GOAL OF THE EXERCISE:
Go through the material and pull out every line with the string "write" in it.

══ DATA PROVIDED

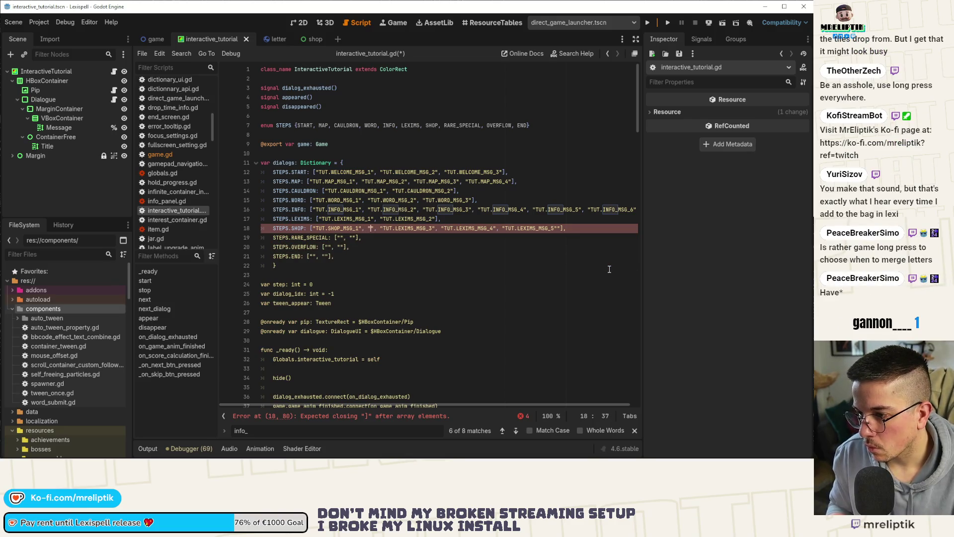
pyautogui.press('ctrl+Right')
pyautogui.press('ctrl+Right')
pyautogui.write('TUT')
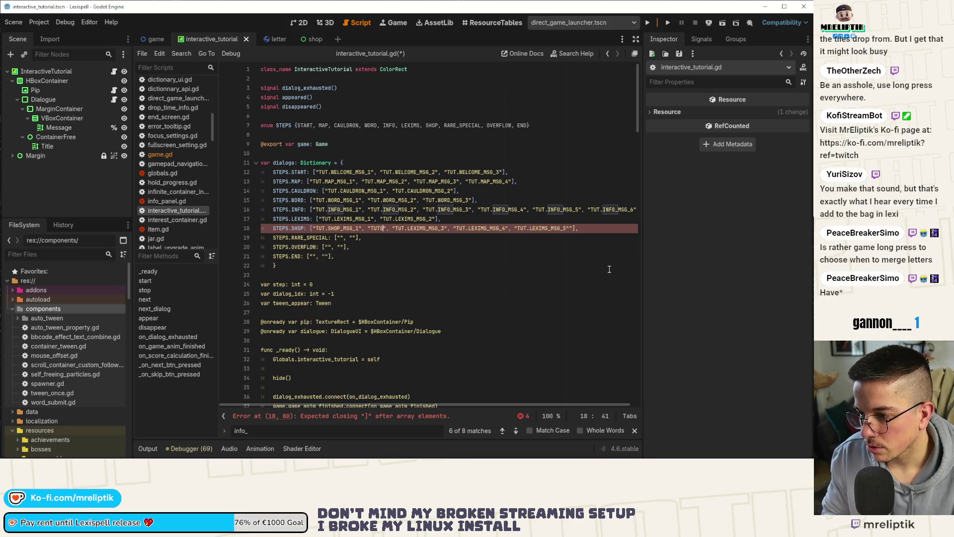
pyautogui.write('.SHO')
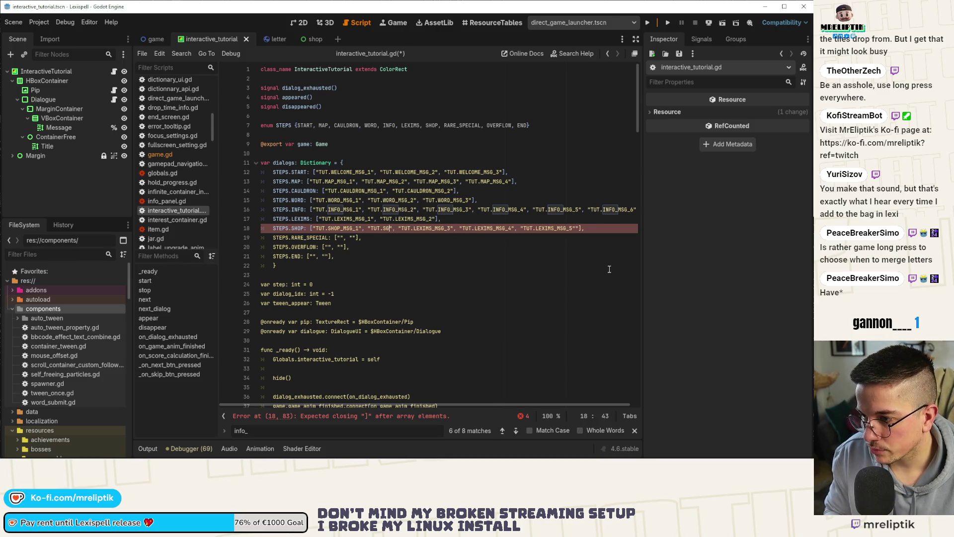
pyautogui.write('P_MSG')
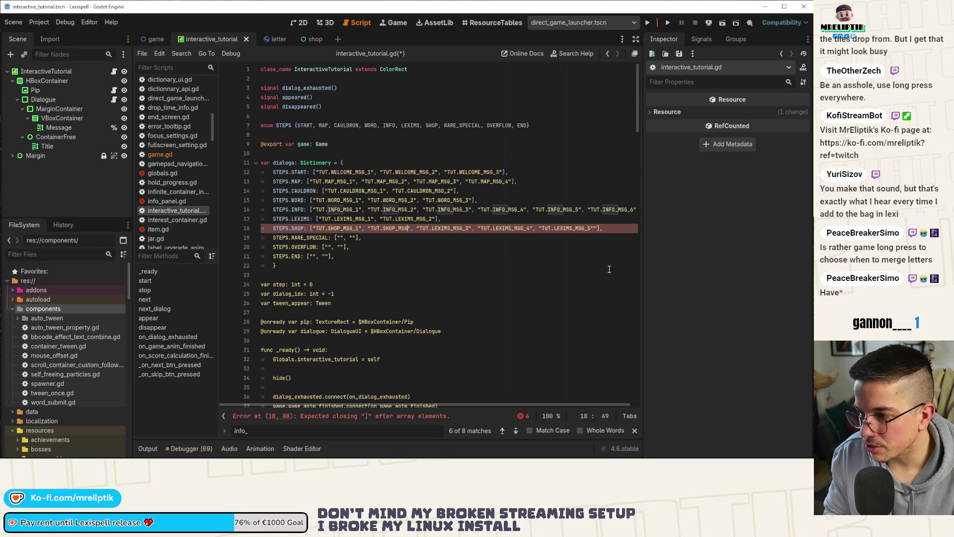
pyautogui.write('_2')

════

SOLUTION FOR THIS EXERCISE:
pyautogui.write('TUT')
pyautogui.write('.SHO')
pyautogui.write('P_MSG')
pyautogui.write('_2')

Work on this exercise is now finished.